Miami: İspanyolcanın Hakim Olduğu Tropik
Bir Kaçış
18 Haziran’da Miami’ye geçtik ve bambaşka
bir dünyaya adım attık. Burada İngilizce ikinci dil gibi; Uber şoförümüz
İngilizce bilmeyen bir Latin Amerikalıydı! Restoranlarda, mağazalarda önce
İspanyolca selamlanıyorduk, ki bu bana kendimi Latin Amerika’da gibi
hissettirdi. Miami, New York’un aksine daha rahat, daha tropik bir vibe
sunuyordu.
İlk olarak Bayfront Park’ı ziyaret ettik;
palmiyeler arasında şehir manzarası harikaydı. Ardından bir tekne turu yaptık
ve ufak bir ada üzerindeki ünlülerin malikanelerini hayranlıkla izledik. Küba
Mahallesi’nde ise harika bir beef yedik; baharatlı, sulu ve tam bir lezzet
şöleniydi. Alışveriş için uygun fiyatlı bir mağazaya uğradık, ardından
akşamüstü Ocean Drive’ı keşfe çıktık. Neon ışıklar, klasik arabalar ve tropik
müzikle dolu bu cadde, Miami’nin ruhunu yansıtıyordu. Tabii ki Miami Beach’e
gitmeden olmazdı; okyanusun serin sularında vakit geçirip, güneşin tadını çıkardık.
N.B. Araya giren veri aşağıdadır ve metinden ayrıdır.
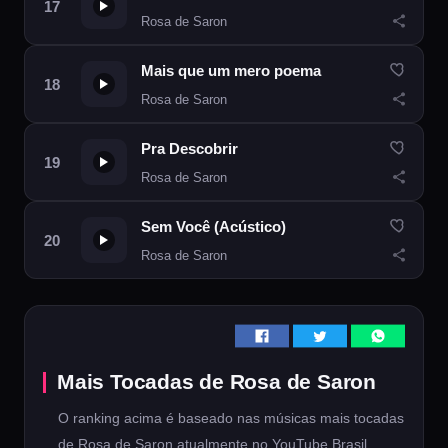
Rosa de Saron
Mais que um mero poema
Rosa de Saron
Pra Descobrir
Rosa de Saron
Sem Você (Acústico)
Rosa de Saron
Mais Tocadas de Rosa de Saron
O ranking acima é baseado nas músicas mais tocadas
de Rosa de Saron atualmente no YouTube Brasil.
22 Haziran’da Türkiye’ye dönerken,
bavulumda sadece eşya değil, New York’un enerjisi ve Miami’nin tropik
esintisiyle dolu anılar vardı. New York’ta pizza kokusu, Miami’de ise okyanus
havası hala burnumda. Eğer bir gün yolunuz düşerse, Joe’s Pizza’da bir dilim
alın ve Ocean Drive’da bir akşam yürüyüşü yapın – pişman olmazsınız!